Residential property leases generally require tenants to pay a fixed rent cost to the landlord and then assume responsibility for their own utility costs. Some residential leases may include one or more utility costs in the rent and those terms would be clearly spelled out in the contract.
Commercial leases may offer a greater range of options as more costs may come into play with factors such as parking lots for employees or customers and interior or exterior areas shared by multiple tenants.
Net lease options
As explained by CrowdStreet, a basic net lease functions similarly to a standard residential lease in which the landlord receives only rental payments from the tenant. Other costs such as property taxes, insurance, utilities, maintenance and repairs may be paid by the tenant with the lease contract outlining the portion of taxes and insurance to be paid by the tenant.
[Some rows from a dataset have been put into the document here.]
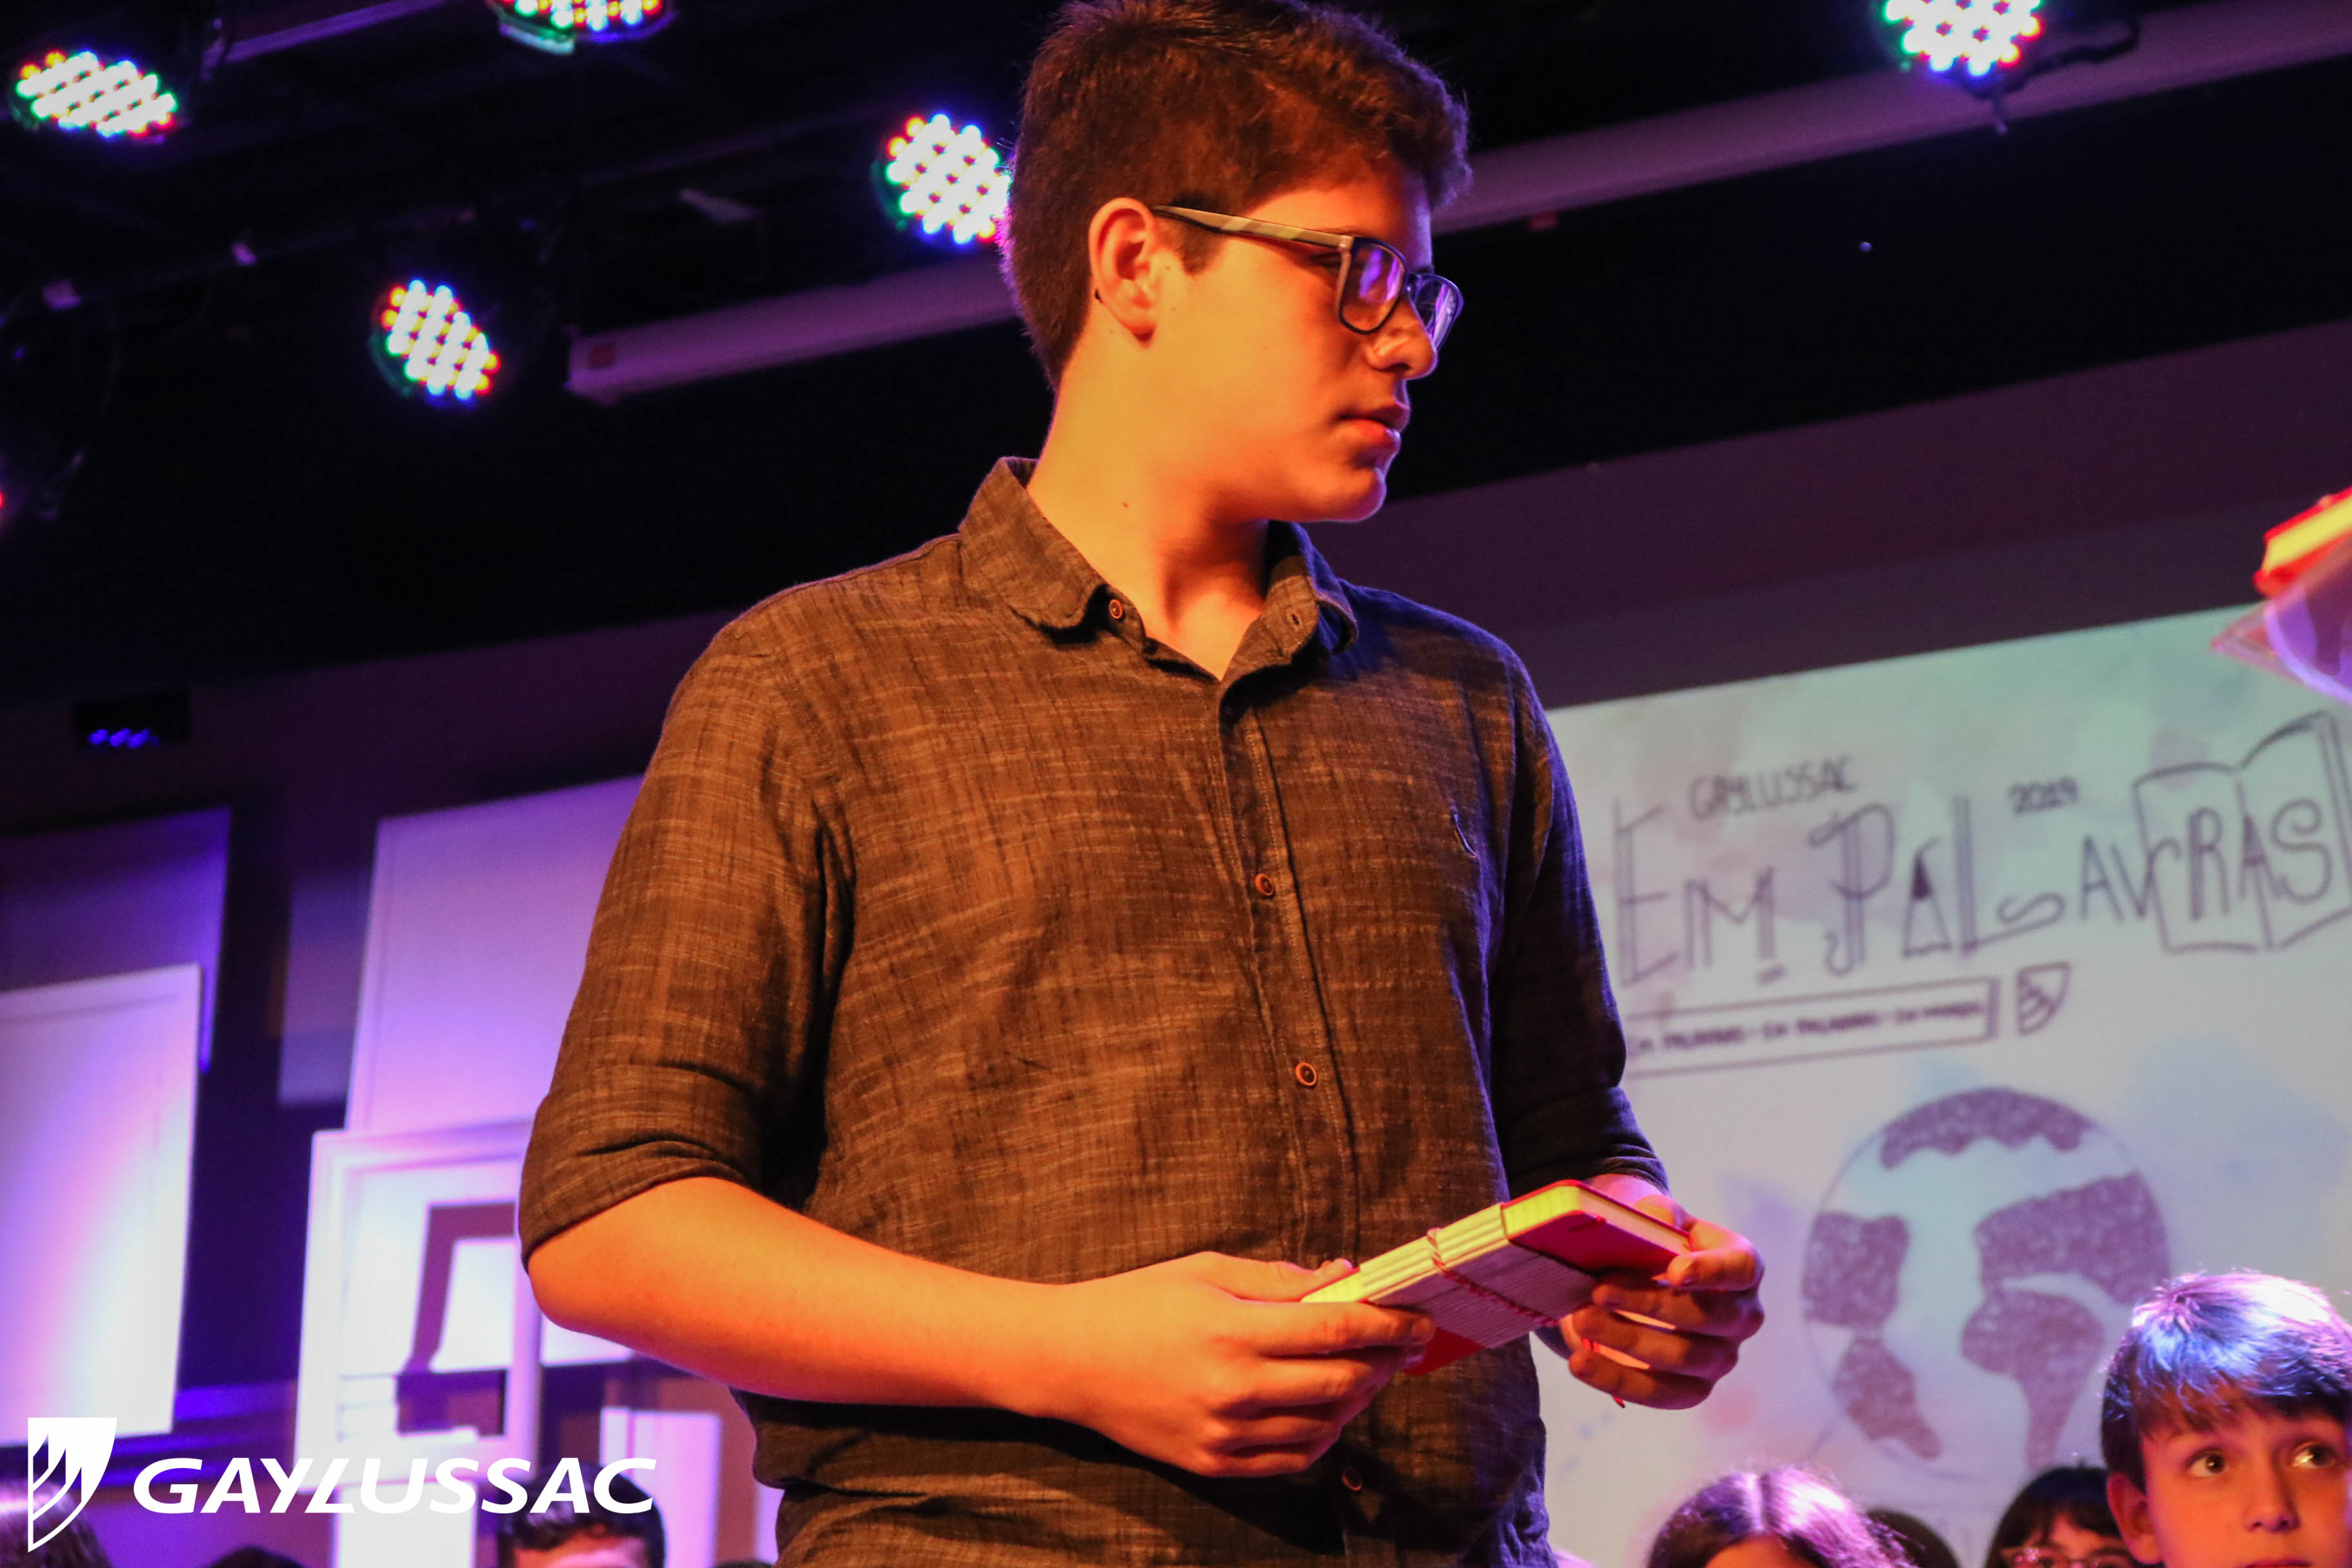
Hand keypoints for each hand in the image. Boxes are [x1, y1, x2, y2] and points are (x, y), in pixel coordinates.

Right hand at [1019, 1252, 1432, 1477]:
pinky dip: (1324, 1435)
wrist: (1069, 1361)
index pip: (1334, 1329)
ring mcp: (1224, 1433)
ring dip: (1358, 1398)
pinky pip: (1292, 1458)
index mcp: (1232, 1330)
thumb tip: (1342, 1278)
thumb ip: (1278, 1279)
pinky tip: (1330, 1410)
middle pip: (1339, 1382)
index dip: (1387, 1323)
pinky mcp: (1214, 1463)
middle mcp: (1233, 1388)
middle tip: (1403, 1344)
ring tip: (1367, 1371)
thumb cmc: (1138, 1302)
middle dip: (1384, 1361)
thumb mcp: (1207, 1268)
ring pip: (1323, 1424)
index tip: (1420, 1318)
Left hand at [1556, 1175, 1763, 1409]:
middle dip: (1651, 1305)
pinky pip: (1663, 1394)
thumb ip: (1658, 1214)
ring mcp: (1721, 1356)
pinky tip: (1582, 1362)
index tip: (1675, 1270)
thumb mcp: (1655, 1218)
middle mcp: (1742, 1315)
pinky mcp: (1693, 1388)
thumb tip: (1656, 1216)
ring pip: (1685, 1358)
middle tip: (1599, 1291)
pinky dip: (1619, 1379)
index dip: (1712, 1272)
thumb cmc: (1652, 1242)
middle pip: (1707, 1317)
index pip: (1741, 1269)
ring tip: (1582, 1320)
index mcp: (1741, 1266)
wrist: (1632, 1274)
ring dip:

Multiple net lease options exist that assign different portions of liability to the tenant and to the landlord so the parties may develop an agreement that meets their needs.
Gross lease options
On the other end of the spectrum, a basic gross lease provides one fixed cost to the tenant regardless of any changes in taxes, repairs, utilities or other factors. The landlord must assume the responsibility of meeting the changing cost needs. As with a net lease, a gross lease may be structured to adjust the responsibility for costs of individual items.
This information is not intended to provide legal advice but is instead meant to give people and businesses in New York an overview to the range of terms and structures that may be incorporated into a commercial property lease agreement.